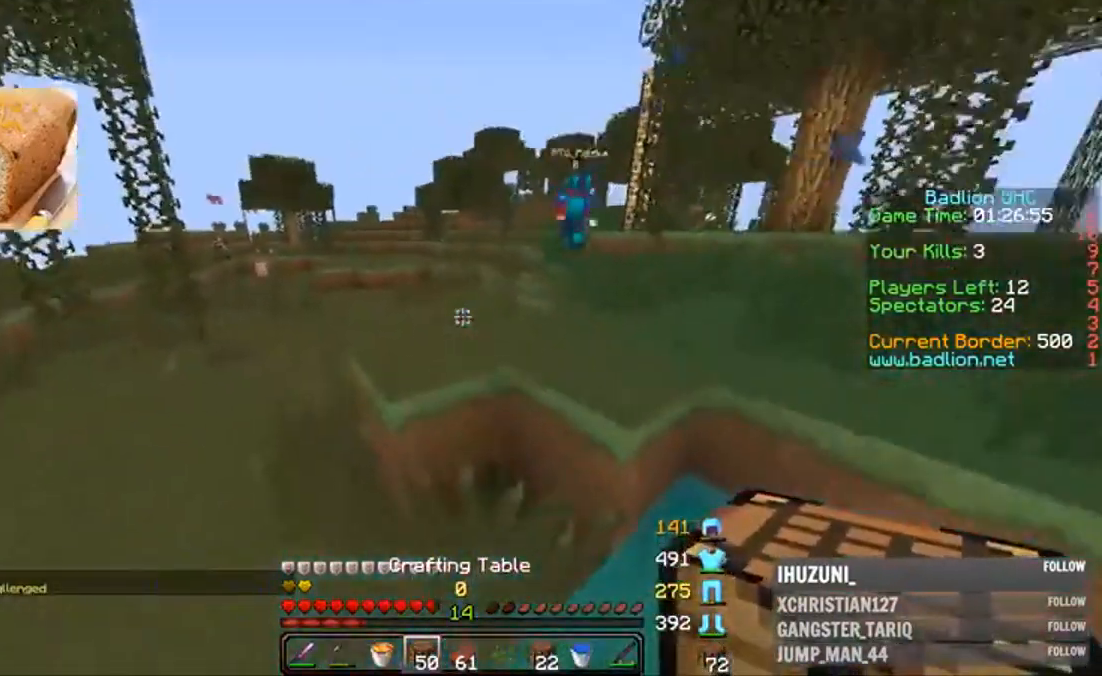
{"keys": ["w"], "mouse": [], "events": [[233, "a", "up"]]}
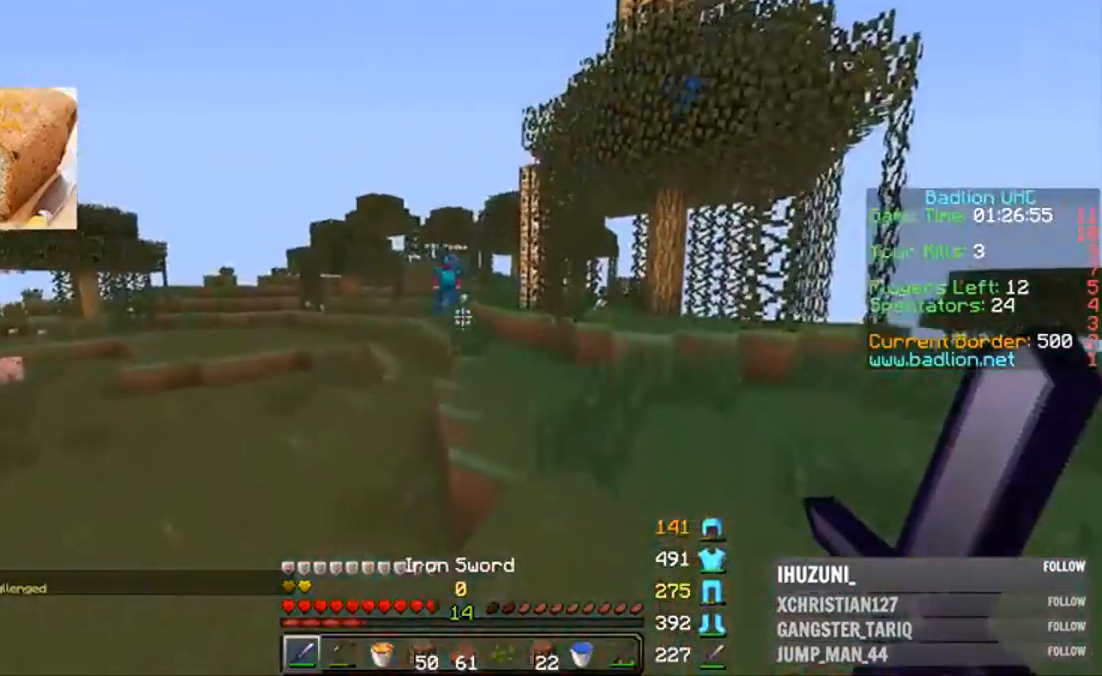
{"keys": ["w"], "mouse": [], "events": []}
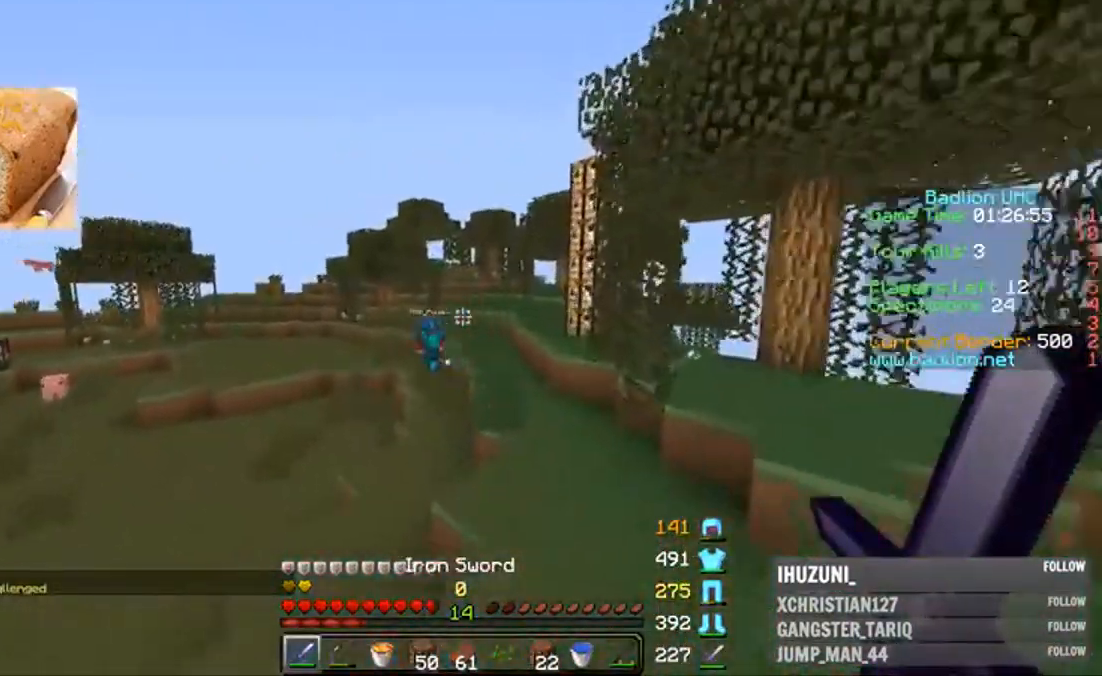
{"keys": ["a", "w"], "mouse": [], "events": [[183, "a", "down"], [183, "mouse_left", "down"], [183, "s", "down"], [183, "w", "up"], [233, "mouse_left", "up"], [233, "s", "up"], [300, "mouse_left", "down"], [333, "mouse_left", "up"], [400, "w", "down"]]}
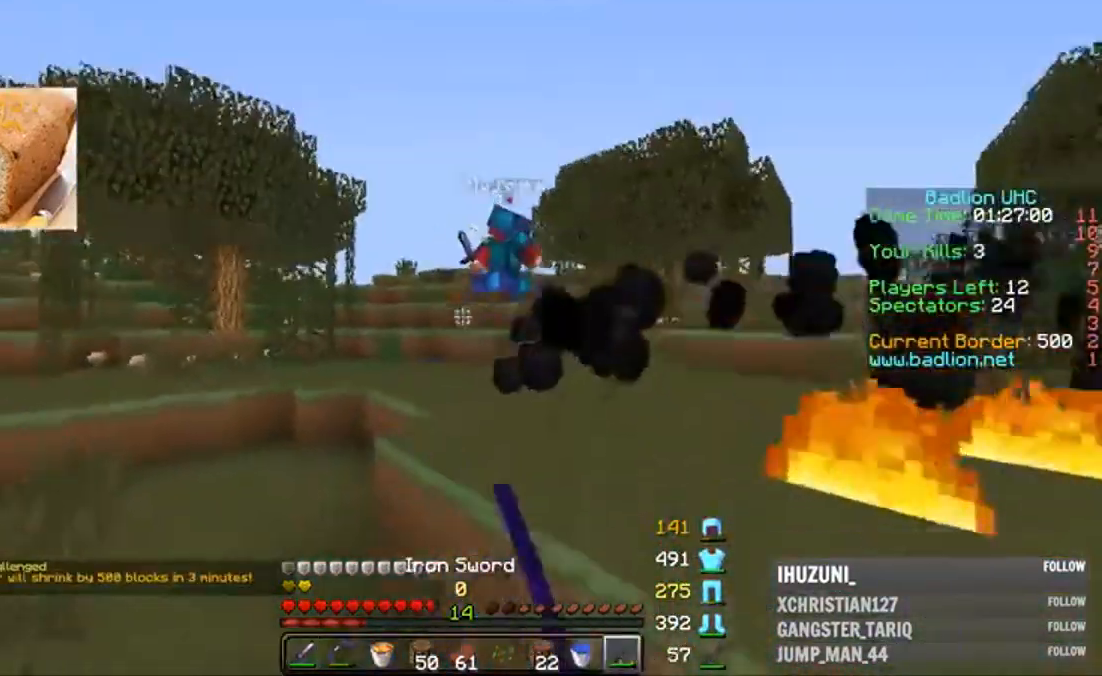
{"keys": ["a"], "mouse": ["right"], "events": [[33, "mouse_right", "down"], [100, "a", "up"], [100, "mouse_right", "up"], [200, "a", "down"], [400, "w", "up"], [500, "mouse_right", "down"]]}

__YOUR ASSIGNMENT__:
Go through the data and gather every line that holds "down".

__YOUR RESPONSE__:
{"keys": ["a", "w"], "mouse": [], "events": [[183, "a", "down"], [183, "mouse_left", "down"], [183, "s", "down"], [183, "w", "up"], [233, "mouse_left", "up"], [233, "s", "up"], [300, "mouse_left", "down"], [333, "mouse_left", "up"], [400, "w", "down"]]}
{"keys": ["a"], "mouse": ["right"], "events": [[33, "mouse_right", "down"], [100, "a", "up"], [100, "mouse_right", "up"], [200, "a", "down"], [400, "w", "up"], [500, "mouse_right", "down"]]}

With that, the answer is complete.